=== Stored records ===

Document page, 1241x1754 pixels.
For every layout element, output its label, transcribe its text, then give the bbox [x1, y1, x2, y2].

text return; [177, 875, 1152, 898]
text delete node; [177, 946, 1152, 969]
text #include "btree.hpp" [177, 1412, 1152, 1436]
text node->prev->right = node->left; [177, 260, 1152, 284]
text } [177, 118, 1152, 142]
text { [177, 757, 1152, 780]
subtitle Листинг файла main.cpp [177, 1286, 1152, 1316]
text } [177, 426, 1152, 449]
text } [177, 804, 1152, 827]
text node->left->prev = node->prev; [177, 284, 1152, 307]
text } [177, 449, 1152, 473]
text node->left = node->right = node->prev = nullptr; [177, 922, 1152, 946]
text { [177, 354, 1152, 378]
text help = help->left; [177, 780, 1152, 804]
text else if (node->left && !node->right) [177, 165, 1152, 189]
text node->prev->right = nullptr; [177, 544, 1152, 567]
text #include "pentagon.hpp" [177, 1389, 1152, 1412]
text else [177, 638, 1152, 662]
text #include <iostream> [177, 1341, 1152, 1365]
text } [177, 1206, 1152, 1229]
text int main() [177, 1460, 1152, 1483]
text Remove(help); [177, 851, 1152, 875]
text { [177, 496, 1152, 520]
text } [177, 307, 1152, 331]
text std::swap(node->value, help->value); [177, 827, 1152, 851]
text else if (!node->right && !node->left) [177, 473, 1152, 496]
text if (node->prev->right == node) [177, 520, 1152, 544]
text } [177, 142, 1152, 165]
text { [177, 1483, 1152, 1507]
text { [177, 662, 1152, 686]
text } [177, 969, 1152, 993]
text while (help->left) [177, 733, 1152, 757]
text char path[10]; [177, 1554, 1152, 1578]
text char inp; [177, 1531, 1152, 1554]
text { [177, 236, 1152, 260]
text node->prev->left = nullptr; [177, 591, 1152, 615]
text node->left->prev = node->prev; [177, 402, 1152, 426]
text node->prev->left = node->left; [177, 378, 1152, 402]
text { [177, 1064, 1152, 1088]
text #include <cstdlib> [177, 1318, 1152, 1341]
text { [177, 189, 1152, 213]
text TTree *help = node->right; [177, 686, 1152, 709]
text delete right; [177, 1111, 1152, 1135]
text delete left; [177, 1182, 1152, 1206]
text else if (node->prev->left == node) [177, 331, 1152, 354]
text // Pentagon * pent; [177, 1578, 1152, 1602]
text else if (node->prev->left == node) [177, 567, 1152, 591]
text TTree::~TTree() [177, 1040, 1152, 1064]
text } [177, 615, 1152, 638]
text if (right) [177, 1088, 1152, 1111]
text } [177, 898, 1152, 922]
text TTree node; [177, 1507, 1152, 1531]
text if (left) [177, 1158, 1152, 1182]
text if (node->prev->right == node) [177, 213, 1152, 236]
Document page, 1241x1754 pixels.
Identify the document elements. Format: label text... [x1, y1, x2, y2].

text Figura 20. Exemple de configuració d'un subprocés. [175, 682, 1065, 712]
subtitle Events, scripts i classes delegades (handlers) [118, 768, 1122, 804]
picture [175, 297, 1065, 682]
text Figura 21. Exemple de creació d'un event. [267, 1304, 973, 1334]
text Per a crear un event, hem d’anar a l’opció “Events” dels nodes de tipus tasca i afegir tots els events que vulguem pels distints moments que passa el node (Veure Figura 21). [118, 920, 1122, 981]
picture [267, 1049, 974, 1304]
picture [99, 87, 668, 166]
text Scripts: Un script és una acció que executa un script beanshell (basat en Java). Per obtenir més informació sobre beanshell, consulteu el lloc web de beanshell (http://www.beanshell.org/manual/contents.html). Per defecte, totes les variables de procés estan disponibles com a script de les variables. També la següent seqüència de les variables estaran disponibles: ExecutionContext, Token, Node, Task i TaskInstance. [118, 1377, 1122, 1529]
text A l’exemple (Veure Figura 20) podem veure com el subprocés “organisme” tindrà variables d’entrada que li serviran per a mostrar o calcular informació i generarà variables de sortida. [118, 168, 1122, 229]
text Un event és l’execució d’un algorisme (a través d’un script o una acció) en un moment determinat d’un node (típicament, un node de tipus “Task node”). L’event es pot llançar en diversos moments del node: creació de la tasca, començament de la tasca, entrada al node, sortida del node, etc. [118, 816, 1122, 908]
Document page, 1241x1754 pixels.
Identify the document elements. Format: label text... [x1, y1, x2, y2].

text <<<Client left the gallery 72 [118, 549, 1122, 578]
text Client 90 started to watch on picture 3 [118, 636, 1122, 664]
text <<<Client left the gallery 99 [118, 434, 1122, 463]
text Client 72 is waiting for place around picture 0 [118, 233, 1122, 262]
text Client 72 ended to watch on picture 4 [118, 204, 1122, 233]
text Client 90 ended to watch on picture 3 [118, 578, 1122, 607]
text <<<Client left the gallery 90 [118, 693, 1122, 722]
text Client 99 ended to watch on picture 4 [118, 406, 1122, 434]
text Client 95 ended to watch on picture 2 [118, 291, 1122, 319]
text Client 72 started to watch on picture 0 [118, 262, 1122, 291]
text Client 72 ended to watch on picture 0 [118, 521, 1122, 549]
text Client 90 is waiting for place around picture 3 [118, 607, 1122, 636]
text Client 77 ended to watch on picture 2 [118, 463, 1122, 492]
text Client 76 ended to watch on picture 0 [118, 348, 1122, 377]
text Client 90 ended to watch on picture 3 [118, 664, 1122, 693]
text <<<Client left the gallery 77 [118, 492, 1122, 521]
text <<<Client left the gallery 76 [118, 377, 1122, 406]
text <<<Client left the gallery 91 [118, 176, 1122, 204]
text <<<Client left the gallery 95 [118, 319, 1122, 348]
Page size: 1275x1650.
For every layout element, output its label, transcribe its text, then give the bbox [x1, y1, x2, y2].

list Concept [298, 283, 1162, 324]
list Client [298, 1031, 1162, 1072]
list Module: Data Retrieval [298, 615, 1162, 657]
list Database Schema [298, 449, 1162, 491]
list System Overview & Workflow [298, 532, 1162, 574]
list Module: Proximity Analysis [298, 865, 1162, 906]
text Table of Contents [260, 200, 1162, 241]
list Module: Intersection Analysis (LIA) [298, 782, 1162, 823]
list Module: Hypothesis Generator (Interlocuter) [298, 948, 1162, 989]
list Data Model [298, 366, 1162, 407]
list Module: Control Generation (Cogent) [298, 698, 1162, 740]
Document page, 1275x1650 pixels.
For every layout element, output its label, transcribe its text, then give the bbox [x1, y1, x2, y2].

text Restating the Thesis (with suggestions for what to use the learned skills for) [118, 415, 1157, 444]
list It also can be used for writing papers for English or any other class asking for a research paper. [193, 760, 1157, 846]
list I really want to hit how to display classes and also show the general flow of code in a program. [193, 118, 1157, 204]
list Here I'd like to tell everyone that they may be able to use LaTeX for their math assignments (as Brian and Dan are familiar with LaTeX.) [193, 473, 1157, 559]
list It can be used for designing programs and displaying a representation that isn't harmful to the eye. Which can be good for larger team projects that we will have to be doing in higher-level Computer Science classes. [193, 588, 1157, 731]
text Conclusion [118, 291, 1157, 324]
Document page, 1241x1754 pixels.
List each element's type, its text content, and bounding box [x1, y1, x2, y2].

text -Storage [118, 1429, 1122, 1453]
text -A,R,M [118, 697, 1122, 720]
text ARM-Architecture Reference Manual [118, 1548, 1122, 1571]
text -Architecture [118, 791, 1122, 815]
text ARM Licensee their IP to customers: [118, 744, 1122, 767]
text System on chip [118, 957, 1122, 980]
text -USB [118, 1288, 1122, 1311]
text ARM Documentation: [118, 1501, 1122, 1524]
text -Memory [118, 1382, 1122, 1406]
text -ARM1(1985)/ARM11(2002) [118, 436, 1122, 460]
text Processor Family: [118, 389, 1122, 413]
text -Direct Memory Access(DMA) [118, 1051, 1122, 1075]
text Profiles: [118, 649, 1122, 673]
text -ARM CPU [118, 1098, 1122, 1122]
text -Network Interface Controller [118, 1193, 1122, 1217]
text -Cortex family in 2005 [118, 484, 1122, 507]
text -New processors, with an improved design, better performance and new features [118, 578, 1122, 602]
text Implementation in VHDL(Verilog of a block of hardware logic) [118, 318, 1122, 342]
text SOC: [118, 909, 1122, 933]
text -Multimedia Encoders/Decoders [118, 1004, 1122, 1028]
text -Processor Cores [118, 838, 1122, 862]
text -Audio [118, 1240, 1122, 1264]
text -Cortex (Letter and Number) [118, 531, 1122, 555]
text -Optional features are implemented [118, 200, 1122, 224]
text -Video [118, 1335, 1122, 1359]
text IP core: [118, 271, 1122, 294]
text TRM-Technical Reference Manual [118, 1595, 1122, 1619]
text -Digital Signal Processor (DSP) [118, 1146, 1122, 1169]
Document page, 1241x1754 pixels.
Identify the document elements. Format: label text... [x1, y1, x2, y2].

=== What the task requires ===
Rewrite the lines from the line with "text Figura 20." to the line with "picture [99, 87, 668, 166]", putting "Model" wherever "Exemple" appears and keeping everything else the same.

=== In response ===
text Figura 20. Model de configuració d'un subprocés. [175, 682, 1065, 712]
subtitle Events, scripts i classes delegades (handlers) [118, 768, 1122, 804]
picture [175, 297, 1065, 682]
text Figura 21. Model de creació d'un event. [267, 1304, 973, 1334]
text Per a crear un event, hem d’anar a l’opció “Events” dels nodes de tipus tasca i afegir tots els events que vulguem pels distints moments que passa el node (Veure Figura 21). [118, 920, 1122, 981]
picture [267, 1049, 974, 1304]
picture [99, 87, 668, 166]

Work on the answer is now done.